Credit customers are important to your business. They are important because they can either boost or wreak havoc with your sales, and hence, your cash flow. In a recent article, we discussed the importance of knowing how customers pay in setting credit terms.
Do any of these statements sound familiar?
- “They have always paid on time, but payments are getting further apart”
- “They set up a payment plan but have not made any payments”
- “They are good source of new orders but always pay slowly”
- “Their outstanding balance is way beyond their credit limit”
- “They went out of business. Can I still recover the money they owe me”

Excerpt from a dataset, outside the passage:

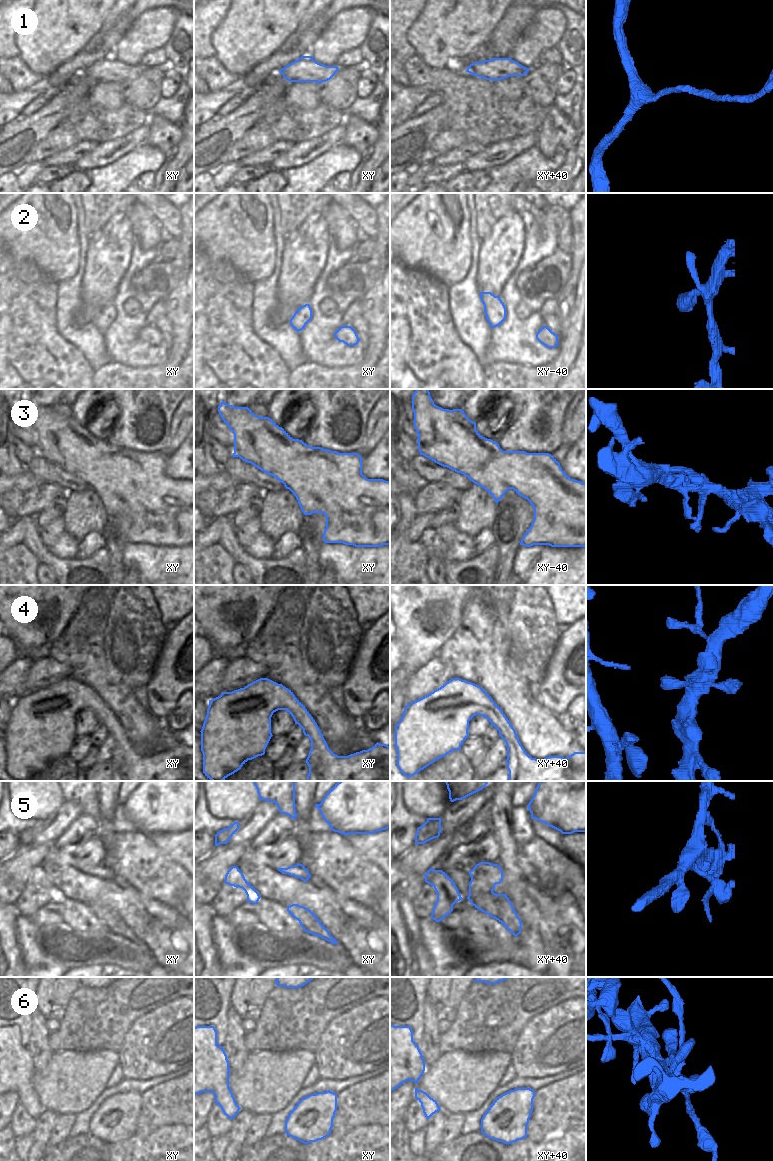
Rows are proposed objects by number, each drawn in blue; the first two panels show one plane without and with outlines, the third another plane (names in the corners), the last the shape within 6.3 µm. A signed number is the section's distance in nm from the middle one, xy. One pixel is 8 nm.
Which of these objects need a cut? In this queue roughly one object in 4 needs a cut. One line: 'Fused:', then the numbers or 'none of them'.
Fused: 5, 6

We have heard all these statements and more from our collection clients. Each refers to a type of credit customer. To recap, there are 5 types:
- Prompt and Regular
- Slow but Steady
- First Round Collections
- Legal Collections
- Never Going to Pay
Our next few articles will examine each of the categories in further detail. Today, we will look at the first two categories.
Prompt and Regular – You never worry about payments. They pay on time. They deserve the most credit at the best terms. These customers are the bedrock of your credit program, and the ones who will best help you grow your business. The only caveat here is to watch to make sure that these customers do not begin to slip and become less regular in their payments.
Slow but Steady – They are usually long-term customers you count on for regular orders who have always paid, just slowly. They are usually 30-60 days behind, but are a good source of business. Grant them credit, with some restrictions, such as a maximum outstanding over 30 days and a maximum overall credit limit. Your contract with these customers should allow for you to apply finance charges and/or late fees. You can use the offer of waiving interest/late fees to get a balance paid off. Also consider offering a discount for prompt payment. If this customer wants a higher credit limit, you may want to obtain a deposit. If they go beyond 90 days, get on the phone and speak to them.
These are customers are your best customers, so treat them as such. At the same time, make certain you are constantly monitoring your outstanding receivables, and make adjustments whenever necessary.